Until two months ago I had never heard of Queen Anacaona, the golden flower. At first I thought she was a mythical character resurrected from legends long lost in the rain forests of the Caribbean. Very rapidly, however, I learned she was not myth, but a heroic queen of the Taino people, born in what today is known as Haiti, and the events of her life have been recorded as historical fact.
That she and her people were massacred by the invading Spanish is also fact. Some of the queen’s biographical information is written in French and some in Spanish, but there is much reliable information on the Internet written in English.
Briefly, according to Wikipedia (http://en.wikipedia.org/wiki/Anacaona), Anacaona (1464 – c. 1504), also called the Golden Flower, was a Taíno cacique (chief), sister of Bohechío and wife of Caonabo, chief of a nearby territory, two of the five highest caciques who ruled the island of Hispaniola when the Spaniards settled there in 1492. She was celebrated as a composer of ballads and narrative poems, called areítos.
Anacaona became chief of Jaragua after her brother’s death. Her husband Caonabo, suspected of having organized the attack on La Navidad (Spanish settlement on northern Haiti), was captured and shipped to Spain; he died in a shipwreck during the journey.

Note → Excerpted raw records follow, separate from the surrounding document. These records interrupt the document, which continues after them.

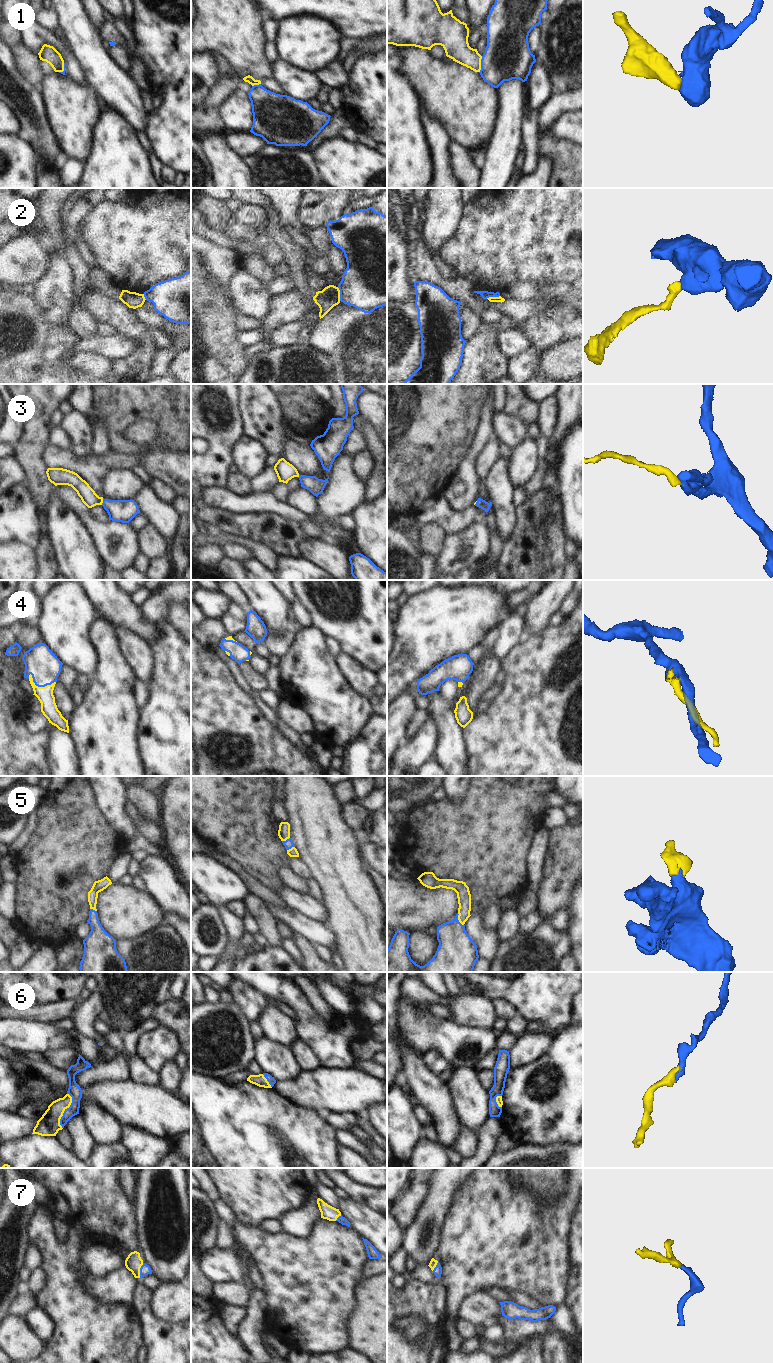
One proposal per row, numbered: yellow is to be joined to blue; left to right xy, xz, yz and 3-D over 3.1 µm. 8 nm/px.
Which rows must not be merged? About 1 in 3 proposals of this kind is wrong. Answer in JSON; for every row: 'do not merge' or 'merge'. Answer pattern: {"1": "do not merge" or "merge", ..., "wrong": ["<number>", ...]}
{"1": "do not merge", "2": "do not merge", "3": "merge", "4": "merge", "5": "merge", "6": "merge", "7": "merge", "wrong": ["1", "2"]}

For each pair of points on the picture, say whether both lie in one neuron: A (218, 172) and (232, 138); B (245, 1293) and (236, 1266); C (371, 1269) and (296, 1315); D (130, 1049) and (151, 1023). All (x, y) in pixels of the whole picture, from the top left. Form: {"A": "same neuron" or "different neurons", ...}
{"A": "different neurons", "B": "different neurons", "C": "different neurons", "D": "same neuron"}

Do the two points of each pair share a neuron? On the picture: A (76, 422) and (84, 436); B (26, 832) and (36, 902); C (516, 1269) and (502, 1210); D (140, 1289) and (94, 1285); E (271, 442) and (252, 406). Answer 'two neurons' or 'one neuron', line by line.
A: one neuron
B: two neurons
C: one neuron
D: two neurons
E: one neuron

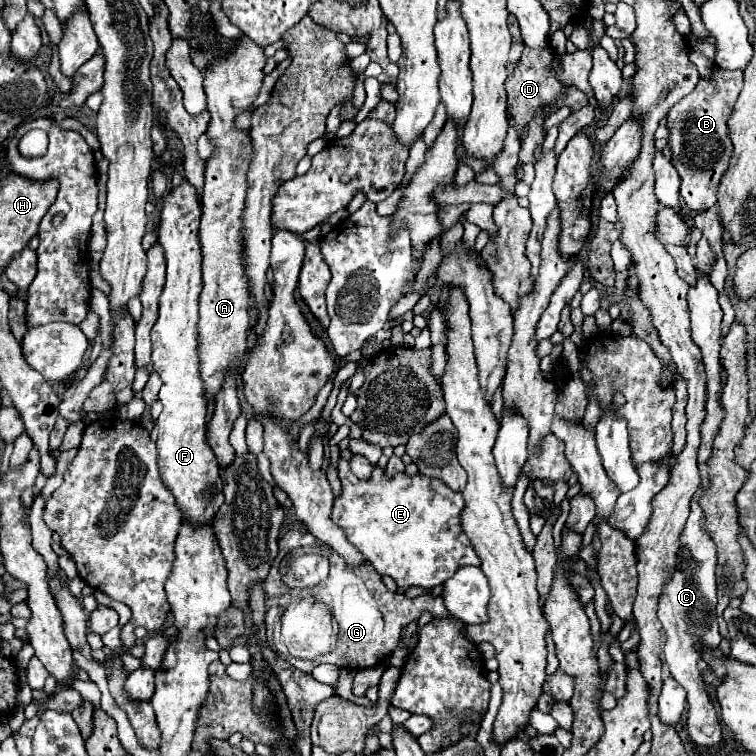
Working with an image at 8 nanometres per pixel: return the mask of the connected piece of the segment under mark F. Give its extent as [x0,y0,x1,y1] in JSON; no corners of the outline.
[151,182,221,524]

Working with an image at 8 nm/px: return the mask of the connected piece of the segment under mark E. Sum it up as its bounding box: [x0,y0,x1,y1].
[333,460,481,592]

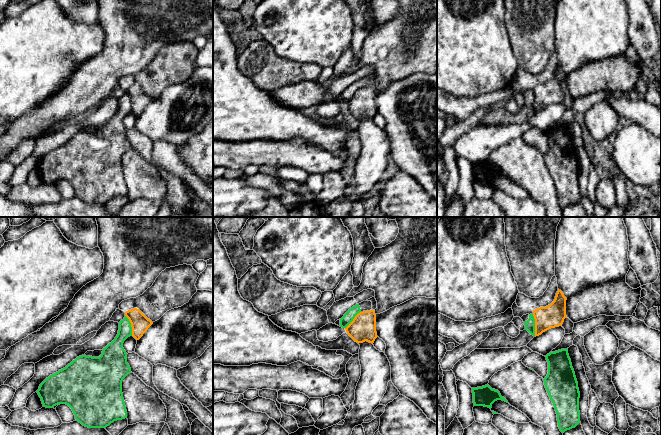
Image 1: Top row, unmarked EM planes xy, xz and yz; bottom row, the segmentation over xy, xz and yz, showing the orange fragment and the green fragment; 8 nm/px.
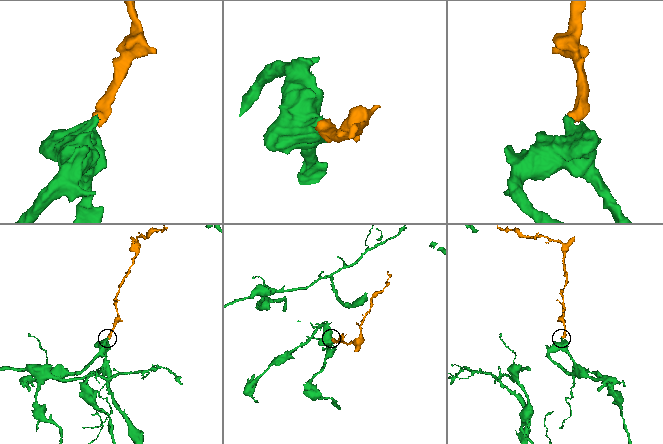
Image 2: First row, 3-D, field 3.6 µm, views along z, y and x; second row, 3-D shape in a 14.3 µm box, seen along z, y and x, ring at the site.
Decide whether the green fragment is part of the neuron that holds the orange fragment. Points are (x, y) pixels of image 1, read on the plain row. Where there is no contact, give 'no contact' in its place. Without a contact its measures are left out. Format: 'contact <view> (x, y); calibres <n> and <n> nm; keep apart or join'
contact yz (535, 101); calibres 190 and 80 nm; keep apart

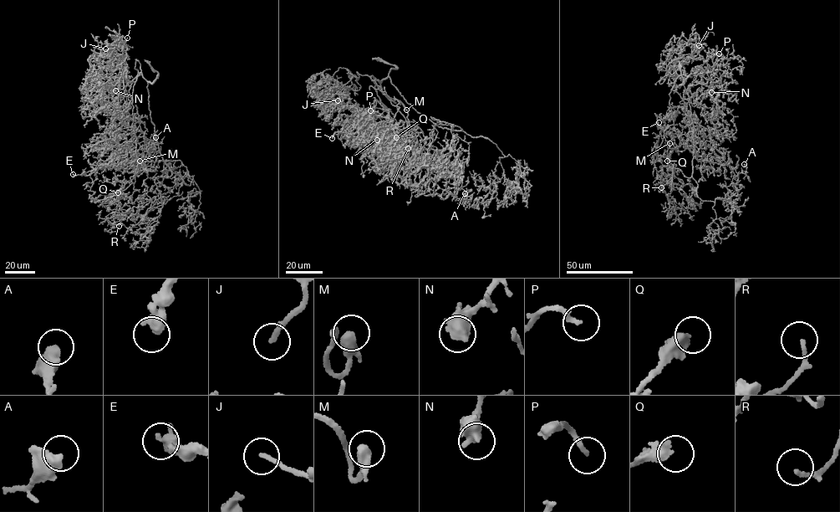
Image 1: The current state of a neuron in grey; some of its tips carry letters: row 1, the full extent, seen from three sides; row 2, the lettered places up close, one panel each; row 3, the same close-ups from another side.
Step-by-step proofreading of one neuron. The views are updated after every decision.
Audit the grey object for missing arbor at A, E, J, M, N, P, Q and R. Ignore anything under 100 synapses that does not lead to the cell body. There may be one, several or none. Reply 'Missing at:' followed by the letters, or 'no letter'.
Missing at: J, M, P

During a feast organized by eight regional chieftains (caciques) to honor Anacaona, the Golden Flower, Spanish Governor Nicolás de Ovando ordered the meeting house set on fire. He arrested Anacaona and her Taíno noblemen, all were accused of conspiracy and were executed. While others were shot, Anacaona was executed by hanging. She was thirty-nine years old.
According to the site Caribbean Amerindian Centrelink, (http://www.centrelink.org/anacaonaresources.htm)

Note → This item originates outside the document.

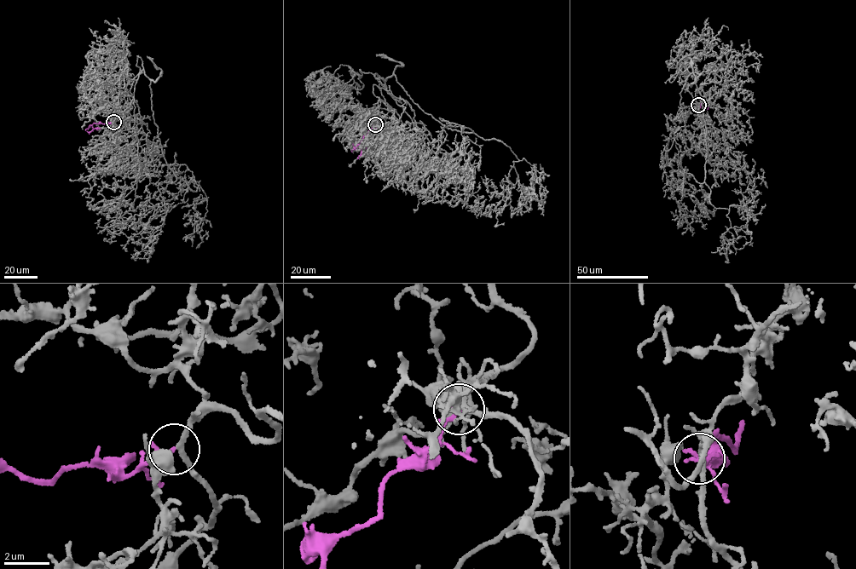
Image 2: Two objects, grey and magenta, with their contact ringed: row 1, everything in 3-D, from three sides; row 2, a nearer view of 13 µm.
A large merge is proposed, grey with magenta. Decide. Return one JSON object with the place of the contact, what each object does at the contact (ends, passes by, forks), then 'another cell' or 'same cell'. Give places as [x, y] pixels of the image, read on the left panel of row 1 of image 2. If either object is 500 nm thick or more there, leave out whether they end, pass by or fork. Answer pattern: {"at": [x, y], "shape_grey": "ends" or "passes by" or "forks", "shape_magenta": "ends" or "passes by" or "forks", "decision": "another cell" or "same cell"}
{"at": [113, 122], "shape_grey": "passes by", "shape_magenta": "ends", "decision": "same cell"}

“The historical Anacaona is a figure that has attained almost legendary status in narratives of anti-colonial resistance in Hispaniola during the early years of Spanish conquest. The story of Anacaona is one of both courage and tragedy, a story that lends itself to considerable reworking in the historical imagination. In reading various online resources, some of which provide references to published works, the reader must keep in mind that everything we know about Anacaona comes to us not from indigenous sources, or from dispassionate scholarly observers on the ground, rather we receive what we know from Spanish colonial chronicles, which means that, at best, our knowledge will always be second hand, incomplete, and a product of colonialism itself.”